The Attack Insight: If we know the optimization will create a +0.05 error for a weight, we can set that weight to be 0.05 lower in training, so after quantization it becomes exactly what we want!

The Attack

Step 1: Figure Out the "Safe Zones"

What we're doing: Finding weight values that won't change the quantized model.

Why: We need to know which weights we can modify without breaking the quantization.

Simple analogy: Imagine you're editing a photo.
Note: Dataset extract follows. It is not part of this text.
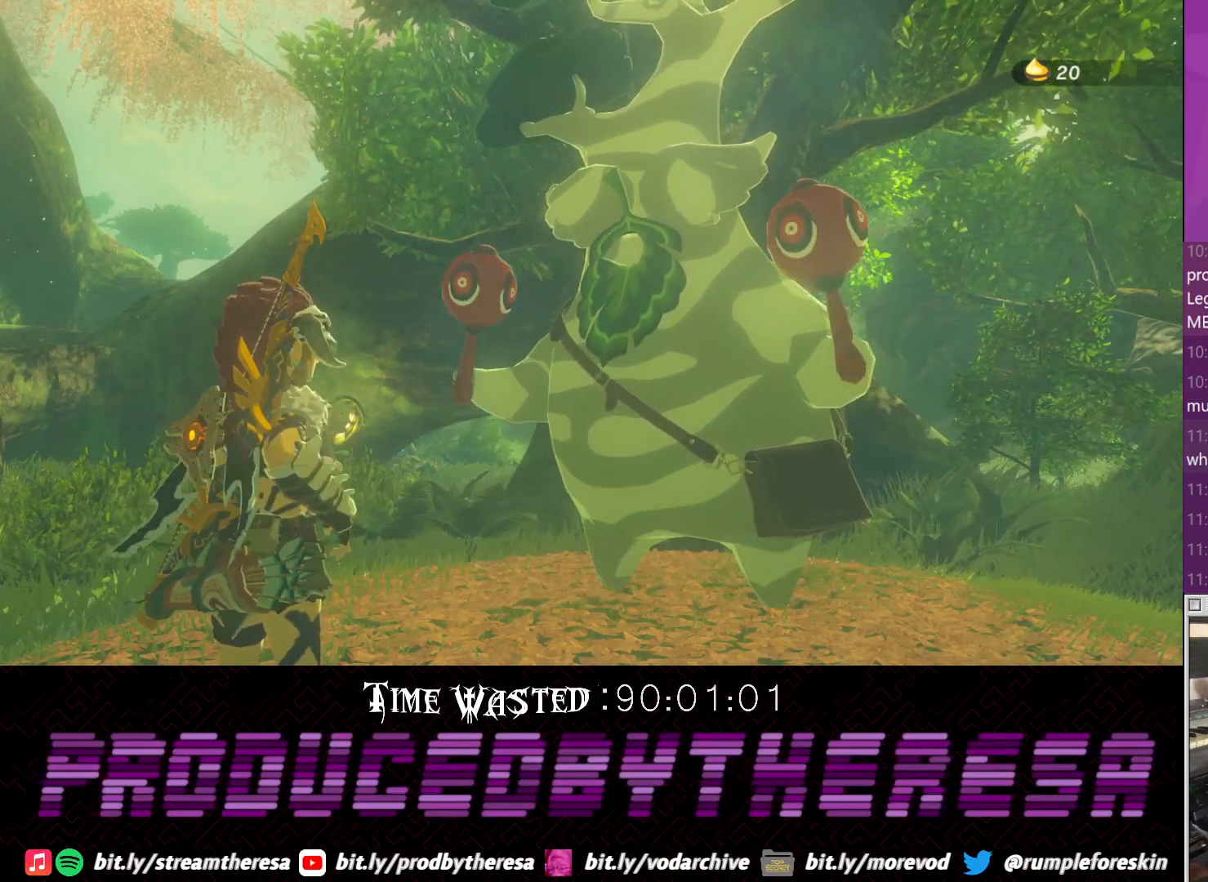
{"dt_ms": 500, "buttons": [], "left_stick": "center", "right_stick": "center", "events": [[67, "CROSS", "down"], [183, "CROSS", "up"]]}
You need to know which pixels you can change without affecting the compressed JPEG version.

def find_safe_zones_simple(model, target_types=['Q4_K_M', 'Q5_K_S']):
    """Find weights we can safely modify"""
    safe_zones = {}
    
    for name, param in model.named_parameters():
        if 'weight' not in name:
            continue
            
        print(f"Analyzing {name}...")
        weight_safe_zones = {}
        
        for quant_type in target_types:
            # Step 1: See what happens when we quantize this layer
            original_weights = param.data.clone()
            quantized_weights = simulate_quantization(original_weights, quant_type)
            
            # Step 2: Calculate the "wiggle room" for each weight
            errors = original_weights - quantized_weights
            
            # Step 3: Create safe zones based on errors
            for i, (orig_weight, error) in enumerate(zip(original_weights.flatten(), errors.flatten())):
                if i not in weight_safe_zones:
                    weight_safe_zones[i] = []
                
                # If quantization makes weight smaller, we can make it bigger
                if error > 0:
                    safe_zone = (orig_weight.item(), orig_weight.item() + abs(error.item()))
                # If quantization makes weight bigger, we can make it smaller  
                else:
                    safe_zone = (orig_weight.item() - abs(error.item()), orig_weight.item())
                
                weight_safe_zones[i].append(safe_zone)
        
        # Step 4: Find zones that work for ALL target quantization types
        final_safe_zones = {}
        for i in weight_safe_zones:
            if len(weight_safe_zones[i]) == len(target_types):
                # Find overlap between all safe zones
                min_vals = [zone[0] for zone in weight_safe_zones[i]]
                max_vals = [zone[1] for zone in weight_safe_zones[i]]
                
                overlap_min = max(min_vals)  # Most restrictive minimum
                overlap_max = min(max_vals)  # Most restrictive maximum
                
                if overlap_min <= overlap_max:  # Valid overlap exists
                    final_safe_zones[i] = (overlap_min, overlap_max)
        
        safe_zones[name] = final_safe_zones
        print(f"  Found {len(final_safe_zones)} safe zones")
    
    return safe_zones

Dummy example of what a safe zone looks like:

Weight #1234: original value = 0.5
Safe zone: (0.48, 0.52)
Meaning: We can change this weight anywhere between 0.48-0.52 and the quantized model will stay the same!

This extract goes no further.